Reggie's Report

Thursday

Barack's presence on Black men

Visit the bedroom of most any African American lad and it wouldn’t be surprising to see posters of some star athlete or favored entertainer adorning his wall. For these adolescent males, their pictures represent either who they aspire to be like or what they potentially seek to become. By dressing the walls with their chosen images these boys set before them a continuous reminder of what their goals look like.

In addition to the pictures projected on bedroom walls, these young impressionable boys too often become infatuated with images embellished by African American males on television as well as those colorful illustrations of black males in their neighborhoods.

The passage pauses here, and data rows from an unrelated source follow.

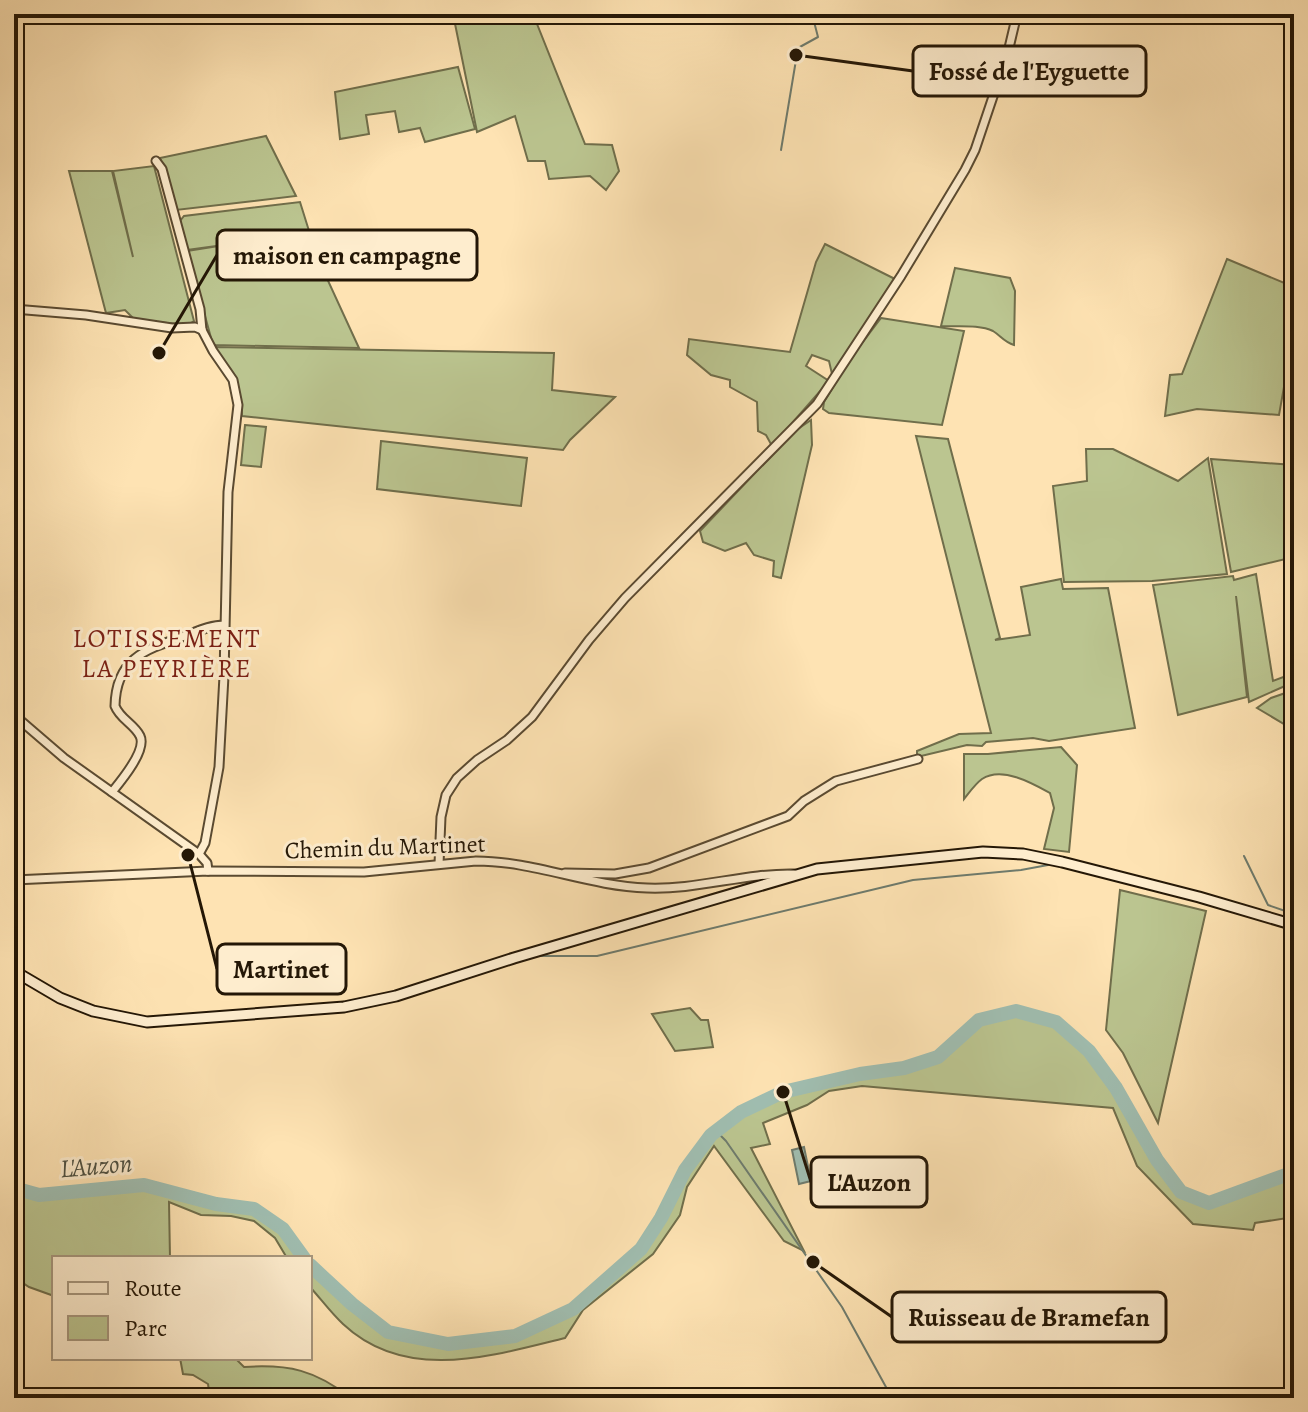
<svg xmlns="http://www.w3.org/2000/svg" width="1308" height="1412" font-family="Alegreya,serif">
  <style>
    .green { fill: #bbc590; stroke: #706e4b; stroke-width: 2 }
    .water { fill: #a0beb1; stroke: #6e7b6d; stroke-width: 2 }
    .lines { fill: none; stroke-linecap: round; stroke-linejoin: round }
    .stream { stroke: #6e7b6d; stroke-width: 2 }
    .river { stroke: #a0beb1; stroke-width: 14 }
    .minor-casing { stroke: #5a4a31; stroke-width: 11 }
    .secondary-casing { stroke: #241706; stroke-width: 13 }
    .minor { stroke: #feedce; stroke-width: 7 }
    .secondary { stroke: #feedce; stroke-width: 9 }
    .labels { text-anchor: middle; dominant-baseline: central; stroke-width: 6; stroke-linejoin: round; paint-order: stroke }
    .street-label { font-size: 24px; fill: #241706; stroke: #feedce }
    .neighbourhood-label { font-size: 26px; letter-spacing: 2px; fill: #7a1f14; stroke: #feedce }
    .water-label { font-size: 26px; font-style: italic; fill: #4f5142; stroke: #feedce }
    .leader { fill: none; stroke: #241706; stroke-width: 3 }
    .callout-dot { fill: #241706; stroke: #feedce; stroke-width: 3 }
    .callout { fill: #feedce; stroke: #241706; stroke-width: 3 }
    .callout-label { font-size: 26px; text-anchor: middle; font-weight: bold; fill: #241706 }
  </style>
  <rect width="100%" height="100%" fill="#fee3b3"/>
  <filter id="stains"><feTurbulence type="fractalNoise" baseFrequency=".0025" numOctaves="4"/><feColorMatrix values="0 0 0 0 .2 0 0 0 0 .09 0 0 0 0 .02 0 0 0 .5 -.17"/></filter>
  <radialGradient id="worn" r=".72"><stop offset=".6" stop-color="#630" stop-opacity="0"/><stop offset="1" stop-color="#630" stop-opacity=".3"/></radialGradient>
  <g class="green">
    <path d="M453,14H533L585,144L612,145L619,171L606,190L590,176L549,179L545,161H528L515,116L477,132Z"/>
    <path d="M458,67L475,129L425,142L420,128L399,132L395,111L366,115L369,134L340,139L335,92Z"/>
    <path d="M266,136L296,196L176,210L160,158Z"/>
    <path d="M154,166L194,321L188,325L135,320L125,310L106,313L69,171H112L133,257L113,171Z"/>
    <path d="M300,202L310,234L307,235L359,348L213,345L187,251L231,244L187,250L180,221L184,216Z"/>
    <path d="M825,244L895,279L832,374L829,361L812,355L806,366L829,381L772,446L766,435L758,431L757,402L730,387V380L711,375L687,355L689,339L790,352L816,262Z"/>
    <path d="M1227,259L1294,287V331L1279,415L1197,409L1165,416L1170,375L1182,374Z"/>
    <path d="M955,268L1010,278L1015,291L1014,345C1004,342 1001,336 993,331C979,324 957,327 941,326Z"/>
    <path d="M881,318L964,331L942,425L829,413L823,409L824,402L850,359Z"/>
    <path d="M214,347L554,353L552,390L615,397L570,440L563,450L242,416C241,383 233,373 214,347Z"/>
    <path d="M811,420L812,445L781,578L773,576L774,561L754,555L746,543L725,551L703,542L700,531L795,431Z"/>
    <path d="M245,425L266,427L261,467L241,465Z"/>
    <path d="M916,436L948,439L1000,638L995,640L1030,635L1021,587L1061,579L1063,589L1108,588L1135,728L1049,741L1033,738L986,742L982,746L967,745L917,757V751L959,734L991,733Z"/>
    <path d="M381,441L527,458L521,506L377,489Z"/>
    <path d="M1086,449H1113L1178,481L1208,458L1227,574L1152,581L1064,582L1053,486L1087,481Z"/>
    <path d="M1211,459L1294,465V557L1231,572Z"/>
    <path d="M1256,574L1273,681L1294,673V682L1249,702L1236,596L1247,697L1178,715L1153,585L1233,576L1234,580Z"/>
    <path d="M1294,690V730L1257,708L1271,698Z"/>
    <path d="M1061,747L1077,765L1069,852L1044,849L1054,808L1050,793C1032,783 1002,766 982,779C975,784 969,793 964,799V754H988Z"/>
    <path d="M1120,890L1206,911L1158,1123L1123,1053L1106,1030Z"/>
    <path d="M690,1008L701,1020H708L713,1047L675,1051L652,1014Z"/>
    <path d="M1016,1015L1054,1025L1088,1052L1115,1089L1157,1162L1181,1193L1209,1205L1294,1174V1217L1255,1223L1253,1230L1193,1224L1137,1166L1113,1108L862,1086L829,1091L807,1105L763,1123L770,1144L751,1148L804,1251L784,1241L714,1146L687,1187L680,1215L653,1254L583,1310L565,1338C491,1356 406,1383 343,1324C331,1313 321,1299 310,1287V1269L351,1307L388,1335L448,1348L516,1339L575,1310L643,1251L687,1172L713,1137L744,1115L784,1095L862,1077L904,1071L939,1060L980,1024Z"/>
    <path d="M145,1187L215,1206L253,1213L280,1232L300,1258H287L275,1238L254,1221L231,1216L201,1215L169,1202L170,1258H54V1296L29,1287L14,1277V1192L38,1198Z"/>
    <path d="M180,1358H235L244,1367C289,1364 315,1370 351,1398H210L208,1384L193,1375L183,1374Z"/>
  </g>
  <path class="water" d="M804,1147L811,1181L799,1184L792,1150Z"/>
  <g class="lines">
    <g class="stream">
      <path d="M781,150L798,48L818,37L812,14"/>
      <path d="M1244,856L1268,905L1294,914"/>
      <path d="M537,956H597L913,880L1021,870L1048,865"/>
      <path d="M716,1131L726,1141L842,1307L892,1398"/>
    </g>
    <g class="river">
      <path d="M14,1188L39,1195L144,1185L216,1204L254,1209L283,1229L304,1258"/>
      <path d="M310,1265L352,1304L388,1332L448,1344L515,1336L573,1309L641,1249L661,1218L685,1170L711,1135L741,1112L783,1092L860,1074L904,1068L938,1057L979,1020L1016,1011L1056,1022L1089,1051L1116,1088L1157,1160L1181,1192L1209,1203L1294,1172"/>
    </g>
    <defs>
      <g id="minor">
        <path d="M156,161L162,169L200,309L202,330L213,351L233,380L238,405L228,492L224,676L219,767L205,843L199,854"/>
        <path d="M14,309L86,315L172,328L195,327L202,330"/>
        <path d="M14,715L64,758L199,854L207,863L208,871"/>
        <path d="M112,792C121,781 147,750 140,736C134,724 120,719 115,706C116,659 144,650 182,637C196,632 210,625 224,625"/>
        <path d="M439,864L441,817L446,795L457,778L477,760L507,740L532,717L589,640L625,598L817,404L901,276L965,170L975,150L1008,52L1017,14"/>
        <path d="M565,873L615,874L649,868L788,816L804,801L836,781L918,759"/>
        <path d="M14,880L208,871L364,872L476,861C534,861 588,886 647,888C697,890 744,873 794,874"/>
      </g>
      <path id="secondary" d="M14,971L60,998L93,1011L147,1022L344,1007L396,996L514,958L817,869L983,852L1023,854L1062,862L1199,897L1294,925"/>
    </defs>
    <use href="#minor" class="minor-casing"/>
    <use href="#secondary" class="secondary-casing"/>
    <use href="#minor" class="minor"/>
    <use href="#secondary" class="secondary"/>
  </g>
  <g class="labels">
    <g class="street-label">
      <text transform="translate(385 847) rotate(-2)">Chemin du Martinet</text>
    </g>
    <g class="neighbourhood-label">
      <text x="167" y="638">LOTISSEMENT<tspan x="167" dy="30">LA PEYRIÈRE</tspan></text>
    </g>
    <g class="water-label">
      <text transform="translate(96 1166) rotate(-5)">L'Auzon</text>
    </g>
  </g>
  <path class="leader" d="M796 55L913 71M159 353L217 255M188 855L217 969M783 1092L811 1182M813 1262L892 1317"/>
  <g class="callout-dot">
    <circle cx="796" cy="55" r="8"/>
    <circle cx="159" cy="353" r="8"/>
    <circle cx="188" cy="855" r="8"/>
    <circle cx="783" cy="1092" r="8"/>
    <circle cx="813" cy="1262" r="8"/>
  </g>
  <g class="callout">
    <rect x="913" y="46" width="233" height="50" rx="8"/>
    <rect x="217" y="230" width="260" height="50" rx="8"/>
    <rect x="217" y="944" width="129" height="50" rx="8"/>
    <rect x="811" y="1157" width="116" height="50" rx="8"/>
    <rect x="892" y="1292" width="274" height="50" rx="8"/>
  </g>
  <g class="callout-label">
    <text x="1029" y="80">Fossé de l'Eyguette</text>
    <text x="347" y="264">maison en campagne</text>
    <text x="281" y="978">Martinet</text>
    <text x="869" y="1191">L'Auzon</text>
    <text x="1029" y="1326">Ruisseau de Bramefan</text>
  </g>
  <rect width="1308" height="1412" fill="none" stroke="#fee3b3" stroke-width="48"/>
  <rect x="16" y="16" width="1276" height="1380" fill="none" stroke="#241706" stroke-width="4"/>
  <rect x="24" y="24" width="1260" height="1364" fill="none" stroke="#241706" stroke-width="2"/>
  <rect x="52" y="1256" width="260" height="104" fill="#feedce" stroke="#a7977e" stroke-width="2"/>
  <rect x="68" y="1282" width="40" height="12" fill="#feedce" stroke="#a7977e" stroke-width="2"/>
  <text x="124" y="1296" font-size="24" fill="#241706">Route</text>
  <rect x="68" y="1316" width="40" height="24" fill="#bbc590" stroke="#a7977e" stroke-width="2"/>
  <text x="124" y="1336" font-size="24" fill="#241706">Parc</text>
  <rect width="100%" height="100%" filter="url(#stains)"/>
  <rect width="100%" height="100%" fill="url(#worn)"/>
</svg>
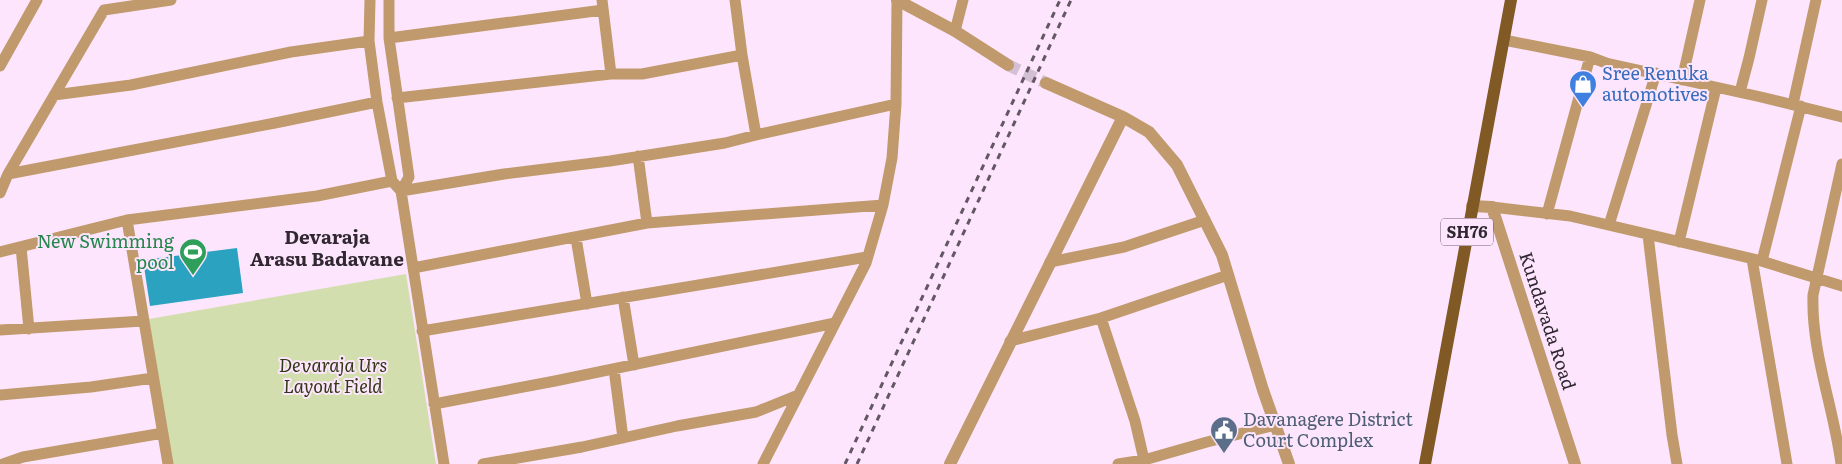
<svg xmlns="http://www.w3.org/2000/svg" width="1842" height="464" viewBox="0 0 1842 464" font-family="Literata,serif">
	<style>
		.green { fill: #d2dead }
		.water { fill: #2ca2c1 }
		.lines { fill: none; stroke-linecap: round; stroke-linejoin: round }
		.tertiary-tunnel { stroke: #d4c0d4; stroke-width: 12; stroke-dasharray: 12 6; stroke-linecap: butt }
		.minor { stroke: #c09a6c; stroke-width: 11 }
		.tertiary { stroke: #c09a6c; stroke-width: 12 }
		.primary { stroke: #815924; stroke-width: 12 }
		.rail { stroke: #645764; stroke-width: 3; stroke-dasharray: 6 6; stroke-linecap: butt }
		.labels { text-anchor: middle; stroke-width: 4; stroke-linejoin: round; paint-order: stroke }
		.shield { fill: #fde6fd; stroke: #6e606e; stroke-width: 1 }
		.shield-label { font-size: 16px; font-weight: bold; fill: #302730 }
		.shop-label { font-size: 18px; fill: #366cbe; stroke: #fde6fd; text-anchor: start }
		.leisure-label { font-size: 18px; fill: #27864d; stroke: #fde6fd; text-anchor: end }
		.street-label { font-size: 18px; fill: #302730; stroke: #fde6fd }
		.park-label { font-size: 18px; font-style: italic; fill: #313815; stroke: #fde6fd }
		.service-label { font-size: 18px; fill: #4e5e75; stroke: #fde6fd; text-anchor: start }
		.neighbourhood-label { font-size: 19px; font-weight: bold; fill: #302730; stroke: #fde6fd }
	</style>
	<rect width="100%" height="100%" fill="#fde6fd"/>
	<path class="green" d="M406 274 436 464H172L149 319Z"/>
	<path class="water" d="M237 248 243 293 150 306 143 260Z"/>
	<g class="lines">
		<path class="tertiary-tunnel" d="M1008 65 1046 83"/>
		<path class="minor" d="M370 0 369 41 377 102 392 181 401 191 504 174 610 161 725 143 756 135 896 104
			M389 0V38L409 177 401 191 444 464
			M955 31 963 0
			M389 38 603 10
			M1504 40 1590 57 1606 63 1761 97 1842 117
			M742 55 756 135
			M0 66 37 0
			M611 74H642L742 55 735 0
			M1682 80 1700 0
			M1740 92 1749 58 1762 0
			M54 95 131 85 291 52 369 41
			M397 98 611 74 602 0
			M1793 104 1816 0
			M638 156 647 223
			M8 174 275 123 377 102
			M0 193 8 174 104 10 171 0
			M1492 207 1570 216 1758 260 1842 286
			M1547 214 1590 57
			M1609 225 1656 73
			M1648 235 1672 435 1677 464
			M576 238 587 304
			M1679 242 1716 88
			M21 247 29 329
			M0 252 127 220
			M1752 259 1787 464
			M1762 261 1801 106
			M1050 262 1124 247 1205 220
			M413 268 647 223 883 205
			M623 297 634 365
			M0 330 143 321
			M422 331 867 257
			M1010 341 1101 318
			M614 369 623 438
			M0 395 91 387 153 378
			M434 404 555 381 835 323
			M3 464 23 457 163 433
			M168 464 127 220 317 196 392 181
			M483 464 582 447 677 426 756 412 798 395
			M763 464 866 263 883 205 892 158 896 104 897 0
			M1118 464 1144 460 1207 442 1275 425
			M1145 464 1135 421 1101 318 1228 275
			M1841 464C1834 408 1811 352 1813 295L1842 164"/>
		<path class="tertiary" d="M897 0 955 31 1008 65
			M1046 83 1123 117 1149 132 1177 165 1222 255 1263 390 1289 464
			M1472 206 1492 207 1575 464
			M950 464 1123 117"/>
		<path class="primary" d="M1425 464 1511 0"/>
		<path class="rail" d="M845 464 1060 0
			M857 464 1071 0"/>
	</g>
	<defs>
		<g id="shop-pin" transform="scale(1.4375)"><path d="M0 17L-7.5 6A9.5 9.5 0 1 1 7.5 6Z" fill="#3f7fe0" stroke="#fde6fd"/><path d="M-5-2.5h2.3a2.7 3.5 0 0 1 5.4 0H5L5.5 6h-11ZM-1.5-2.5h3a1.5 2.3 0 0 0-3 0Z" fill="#fff"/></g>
		<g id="stadium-pin" transform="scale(1.4375)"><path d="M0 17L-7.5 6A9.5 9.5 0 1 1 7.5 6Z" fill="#2e9e5b" stroke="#fde6fd"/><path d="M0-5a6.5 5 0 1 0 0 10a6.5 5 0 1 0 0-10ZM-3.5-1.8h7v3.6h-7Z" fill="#fff"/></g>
		<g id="civic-pin" transform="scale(1.4375)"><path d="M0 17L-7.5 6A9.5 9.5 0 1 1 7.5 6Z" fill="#5c6f8a" stroke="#fde6fd"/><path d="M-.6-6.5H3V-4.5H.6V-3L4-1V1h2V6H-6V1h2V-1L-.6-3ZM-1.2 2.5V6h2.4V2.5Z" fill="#fff"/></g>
	</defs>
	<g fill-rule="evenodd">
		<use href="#shop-pin" x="1583" y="84"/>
		<use href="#stadium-pin" x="193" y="252"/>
		<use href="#civic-pin" x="1224" y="430"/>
	</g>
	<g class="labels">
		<rect class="shield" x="1441" y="218.5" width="52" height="27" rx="4"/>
		<g class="shield-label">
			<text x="1467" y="238">SH76</text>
		</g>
		<g class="shop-label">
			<text x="1602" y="80">Sree Renuka<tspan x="1602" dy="21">automotives</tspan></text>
		</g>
		<g class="leisure-label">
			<text x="174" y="248">New Swimming<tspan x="174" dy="21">pool</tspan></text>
		</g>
		<g class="street-label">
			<text transform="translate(1547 321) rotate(72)" y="6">Kundavada Road</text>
		</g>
		<g class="park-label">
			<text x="333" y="372">Devaraja Urs<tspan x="333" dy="21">Layout Field</tspan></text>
		</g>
		<g class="service-label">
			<text x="1243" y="426">Davanagere District<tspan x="1243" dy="21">Court Complex</tspan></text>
		</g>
		<g class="neighbourhood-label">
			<text x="327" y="244">Devaraja<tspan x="327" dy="22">Arasu Badavane</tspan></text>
		</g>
	</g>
</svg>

Body tats enveloping their bodies, saggin’ jeans decorating their undergarments, menacing stares plastered on their faces and despicable dispositions launched with ferocity are too often the images many young men choose to mimic. These attributes, filled with death – spiritual and physical – too often flood the intellectual databases of these youngsters.

Fortunately over the course of the past 21 months black males, men as well as boys, have been blessed to bear witness to a new image – President-Elect Barack Obama. The blessings of Obama arrived long before Nov. 4 when he, the first African American, was elected as the 44th president of the United States. His daily appearance before the world gave the fraternity of African American men, a new poster to adorn on the walls of our minds; a new portrait in which to draw inspiration from.

In Obama, African American males have an excellent example of how to deal with haters. With grace and dignity Obama has demonstrated how to treat people with respect despite the fact that they have shown nothing but disrespect for him. When one considers that of the 16,400 murders committed in 2005 in American that 8,000 were black males, mostly at the hand of a person of color, Obama’s demonstration of how to be cool in controversial situations is instructional for a nation of men committing murder. Black males now have a blueprint of how to properly define and defend oneself in the midst of everyone else trying to negatively define and offend them.

In Obama, black males have an icon for possibility. We witnessed a man free of the poison of impossibility. In Obama black males saw a rendering of faith in action – “Yes We Can, and Yes He Did.”

In Obama, black males have a portrait of a black man who demonstrates how “real” it is to have a wife; more importantly he exhibits publicly how a man is to love his wife. Michelle and Barack is a beautifully painted portrait of “Black Love.” How needed is that visual rendering when statistics reveal that African Americans represent the lowest percentage of married couples in America as well as holding the pole position in divorce.

In Obama, there is a huge poster hung on the nightly news and in daily news publications of how important it is for a father, no matter how important his career is, to invest in intimate loving moments with his children. A world witnessed in Obama the love he has for Malia and Sasha and how much his daughters love their daddy.

In Obama, black boys have a photo that reveals that being educated isn’t an R.S.V.P for white boys only nor is speaking proper English exclusive to nerds. Black boys have seen in Obama a swagger of intelligence and oratory abilities far superior to today’s top hip-hop artist.

A nation of black boys see in Obama that playing basketball and giving a partner some dap is cool, but speaking with authority and intelligence is as cool.

In Obama, black males have the testimony of the nation’s most powerful man excelling despite the pain of his father’s abandonment as well as the absence of any material affluence, possibility because of his father’s absence.

In Obama, black males can believe that they truly can be anything they desire. And hopefully in Obama black males have learned that his harvest (becoming the first African American president) is the result of seeds he planted; seeds of tithing his time, his talents and sometimes his treasures selflessly for the benefit of others.

Because of the historic achievement of Barack Obama a flood of calendars will be published, tee-shirts manufactured and pictures will become decoration on the walls of many African American households. I pray that these visual images are constant reminders that represent who black men can aspire to be – black men who are “the husband of one wife, having children not accused of dissipation or insubordination . . . a steward of God, not self-willed, not quick-tempered, . . . not violent, not greedy for money, but hospitable, a lover of what is good, sober-minded, just, holy, self controlled, holding fast the faithful word as he has been taught, that he may be able, by sound doctrine, both to exhort and convict those who contradict,” Titus 1:5-16.